Following yesterday’s notice, Africa capital works which was seeking to buy out Cipla from Quality chemicals industries indicated that the buyout which was expected to cost between $25m ( Shs 93.3 b)and $30m(Shs 112b) couldn’t be completed within the planned time-frame thereby requiring a new transaction close date.
“ Africa Capital works and Cipla Group have considered the time required to complete the outstanding conditions precedent and agreed to extend the date by which all conditions precedent must be satisfied by for the transaction to close ,” the notice issued by Africa Capital works reads in part, noting that the transaction close date had been extended to June 31 with the possibility of an automatic extension to July 31.
However the extension will delay the deal in which the Indian based drug manufacturer is seeking to dispose of its 51.18 percent stake in Cipla Quality Chemicals Industries.
Meanwhile following the disclosure notice to the shareholders filed through Bombay Stock Exchange, National Stock Exchange of India and Luxembourg Stock Exchange, Cipla indicated that it had on March 14 entered into an agreement with Africa Capital works in which it would dispose of its entire stake in Cipla Quality Chemical Industries Uganda held throughCipla ( EU)and Meditab Holdings.
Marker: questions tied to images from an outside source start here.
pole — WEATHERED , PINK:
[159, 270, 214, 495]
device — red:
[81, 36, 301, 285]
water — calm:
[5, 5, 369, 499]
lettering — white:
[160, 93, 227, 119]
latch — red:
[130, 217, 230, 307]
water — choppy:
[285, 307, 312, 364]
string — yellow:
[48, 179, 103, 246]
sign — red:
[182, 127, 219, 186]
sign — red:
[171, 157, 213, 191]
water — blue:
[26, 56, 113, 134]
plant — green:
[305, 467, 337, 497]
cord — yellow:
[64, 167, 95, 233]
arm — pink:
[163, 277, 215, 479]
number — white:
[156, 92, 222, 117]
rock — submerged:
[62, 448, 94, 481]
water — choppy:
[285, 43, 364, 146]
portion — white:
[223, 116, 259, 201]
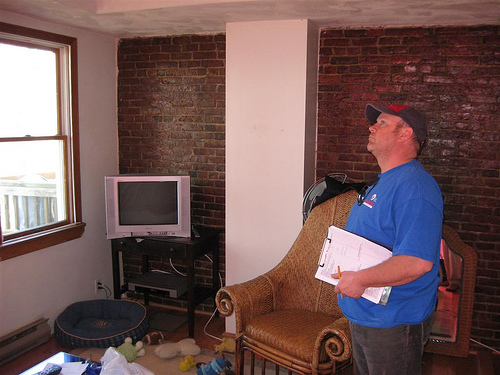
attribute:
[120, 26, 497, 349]
wall — brick, red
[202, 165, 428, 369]
chair — rust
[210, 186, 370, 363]
chair — brown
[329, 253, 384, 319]
hand — man's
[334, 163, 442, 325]
tshirt — blue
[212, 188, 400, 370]
chair — brown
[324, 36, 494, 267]
wall — brick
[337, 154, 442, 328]
shirt — blue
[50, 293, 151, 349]
bed — pet's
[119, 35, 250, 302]
wall — brick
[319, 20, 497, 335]
wall — brick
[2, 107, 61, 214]
window — glass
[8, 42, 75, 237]
windows — closed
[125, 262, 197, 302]
unit — VCR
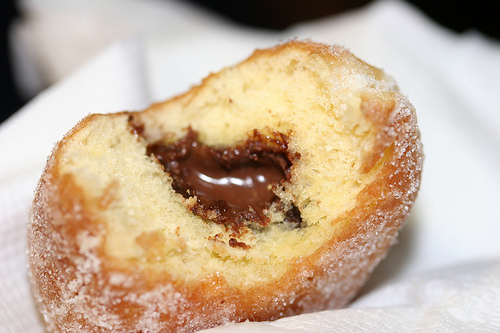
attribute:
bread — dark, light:
[22, 33, 423, 330]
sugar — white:
[378, 119, 424, 242]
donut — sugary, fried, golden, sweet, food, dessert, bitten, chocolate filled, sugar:
[27, 36, 427, 331]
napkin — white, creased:
[3, 1, 499, 330]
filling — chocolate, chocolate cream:
[144, 125, 306, 249]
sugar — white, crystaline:
[271, 36, 424, 310]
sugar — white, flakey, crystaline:
[23, 113, 240, 332]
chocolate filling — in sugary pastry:
[177, 143, 297, 208]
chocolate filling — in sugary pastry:
[174, 148, 298, 209]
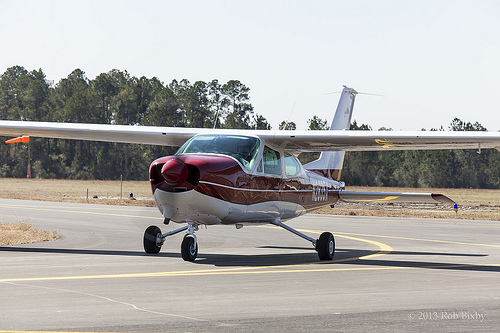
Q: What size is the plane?
A: Small.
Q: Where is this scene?
A: Runway.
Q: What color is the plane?
A: Red and white.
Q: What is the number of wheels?
A: 3.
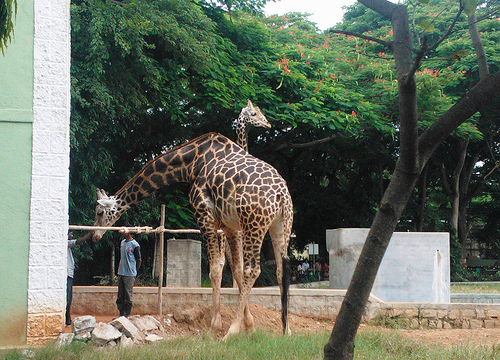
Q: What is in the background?
A: Trees.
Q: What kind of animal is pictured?
A: Giraffe's.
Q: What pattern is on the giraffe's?
A: Spots.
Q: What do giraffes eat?
A: Plants.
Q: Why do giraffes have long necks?
A: To reach plants and protect from predators.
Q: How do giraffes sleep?
A: Standing up.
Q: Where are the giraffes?
A: In a pen.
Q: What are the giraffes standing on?
A: Dirt ground.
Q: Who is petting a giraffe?
A: A male.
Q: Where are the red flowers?
A: On tree.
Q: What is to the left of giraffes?
A: Building.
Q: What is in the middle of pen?
A: Cement block.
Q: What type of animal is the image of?
A: Giraffe.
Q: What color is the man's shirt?
A: Blue.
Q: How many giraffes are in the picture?
A: Two.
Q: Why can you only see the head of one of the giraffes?
A: It's standing behind the other giraffe.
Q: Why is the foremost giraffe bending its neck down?
A: So the man can pet it's nose.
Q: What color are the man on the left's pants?
A: Blue.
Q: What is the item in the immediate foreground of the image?
A: A tree.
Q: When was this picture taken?
A: Daytime.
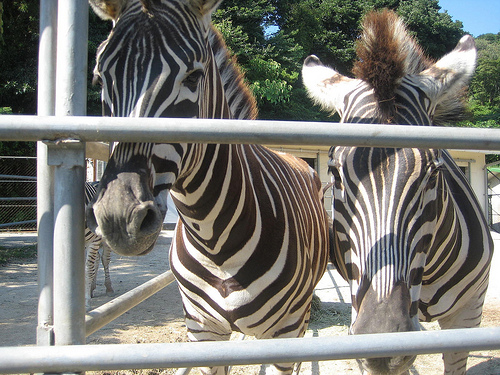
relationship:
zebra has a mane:
[301, 8, 499, 374] [352, 8, 462, 121]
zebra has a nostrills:
[91, 1, 327, 373] [84, 204, 161, 235]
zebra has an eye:
[91, 1, 327, 373] [94, 72, 106, 87]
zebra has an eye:
[301, 8, 499, 374] [428, 163, 442, 181]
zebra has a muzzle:
[301, 8, 499, 374] [352, 225, 423, 374]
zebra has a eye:
[301, 8, 499, 374] [329, 162, 345, 187]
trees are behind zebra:
[1, 0, 500, 130] [301, 8, 499, 374]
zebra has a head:
[301, 8, 499, 374] [305, 9, 477, 375]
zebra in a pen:
[301, 8, 499, 374] [0, 1, 500, 374]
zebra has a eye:
[301, 8, 499, 374] [428, 163, 442, 181]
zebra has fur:
[301, 8, 499, 374] [306, 5, 495, 375]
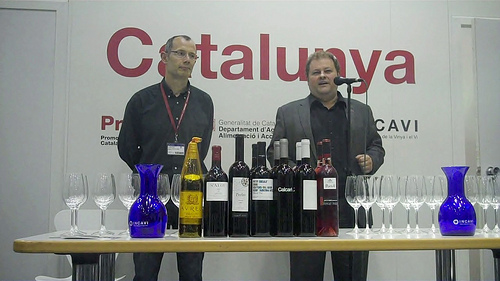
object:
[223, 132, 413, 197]
person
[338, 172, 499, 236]
glasses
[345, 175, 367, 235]
wine glass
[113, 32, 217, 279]
man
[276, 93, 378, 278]
suit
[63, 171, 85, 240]
wine glass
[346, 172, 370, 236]
glass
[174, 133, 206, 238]
wine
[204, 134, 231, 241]
wine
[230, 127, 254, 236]
wine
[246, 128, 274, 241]
wine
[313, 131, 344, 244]
wine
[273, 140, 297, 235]
bottle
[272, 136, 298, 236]
wine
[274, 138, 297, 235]
wine bottle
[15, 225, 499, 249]
table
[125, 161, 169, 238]
vase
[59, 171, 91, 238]
glass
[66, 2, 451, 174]
catalunya sign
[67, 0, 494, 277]
wall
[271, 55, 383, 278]
man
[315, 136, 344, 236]
bottle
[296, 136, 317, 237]
bottle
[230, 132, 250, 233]
bottle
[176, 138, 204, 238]
bottle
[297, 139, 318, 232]
bottle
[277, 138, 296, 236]
bottle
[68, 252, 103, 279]
leg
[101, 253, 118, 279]
leg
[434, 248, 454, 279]
leg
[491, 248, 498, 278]
leg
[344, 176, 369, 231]
wine glass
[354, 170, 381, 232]
wine glass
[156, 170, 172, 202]
wine glass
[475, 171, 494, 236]
wine glass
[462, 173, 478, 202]
wine glass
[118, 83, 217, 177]
shirt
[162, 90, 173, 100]
buttons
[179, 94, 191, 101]
buttons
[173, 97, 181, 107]
buttons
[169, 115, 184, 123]
buttons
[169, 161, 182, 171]
buttons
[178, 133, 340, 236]
wine bottles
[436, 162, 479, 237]
vase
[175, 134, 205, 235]
wine bottle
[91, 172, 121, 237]
glass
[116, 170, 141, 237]
glass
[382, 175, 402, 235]
glass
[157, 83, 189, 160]
lanyard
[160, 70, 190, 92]
man's neck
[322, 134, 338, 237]
bottle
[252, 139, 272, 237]
bottle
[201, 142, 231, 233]
wine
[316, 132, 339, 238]
wine bottle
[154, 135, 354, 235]
wine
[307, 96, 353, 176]
shirt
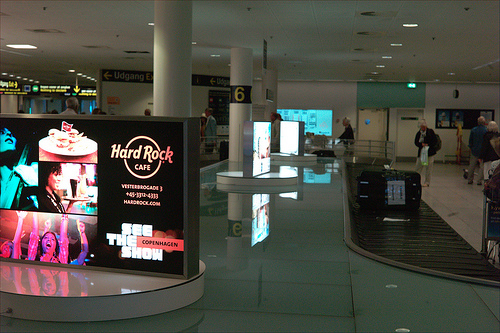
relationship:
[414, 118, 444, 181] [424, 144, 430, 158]
person holds a white bag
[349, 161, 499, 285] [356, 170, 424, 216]
conveyor belt for luggage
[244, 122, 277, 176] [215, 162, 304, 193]
sign on a podium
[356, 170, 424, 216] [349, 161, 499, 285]
luggage on conveyor belt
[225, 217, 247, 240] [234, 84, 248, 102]
reflection of number 6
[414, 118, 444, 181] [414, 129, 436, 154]
person wears a black coat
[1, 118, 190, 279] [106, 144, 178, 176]
sign for hard rock cafe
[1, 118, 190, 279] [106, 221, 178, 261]
sign for see the show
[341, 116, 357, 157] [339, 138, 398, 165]
person leans on a railing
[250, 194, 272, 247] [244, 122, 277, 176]
reflection of sign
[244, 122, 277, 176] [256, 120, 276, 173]
sign for advertising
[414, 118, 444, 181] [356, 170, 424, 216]
person waits for luggage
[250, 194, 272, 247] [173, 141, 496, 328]
reflection on floor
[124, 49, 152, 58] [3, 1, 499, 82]
vent in ceiling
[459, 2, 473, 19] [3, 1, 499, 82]
sprinkler in ceiling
However a notice filed through Uganda Securities Exchange Indicated that Africa Capital works had applied to Capital Markets Authority for approval of the transaction which if approved would impact the company’s shareholding.
“This transaction if approved will lead to a change in the company’s shareholding structure.
Shareholders and the public are hereby notified and advised to exercise caution when dealing in the shares of the company,” the notice read.
Currently no details have been provided on the status of Cipla’s application for grant of sale through the Capital Markets Authority and our media could not readily establish why the planned sale had to be scheduled for at least two more months.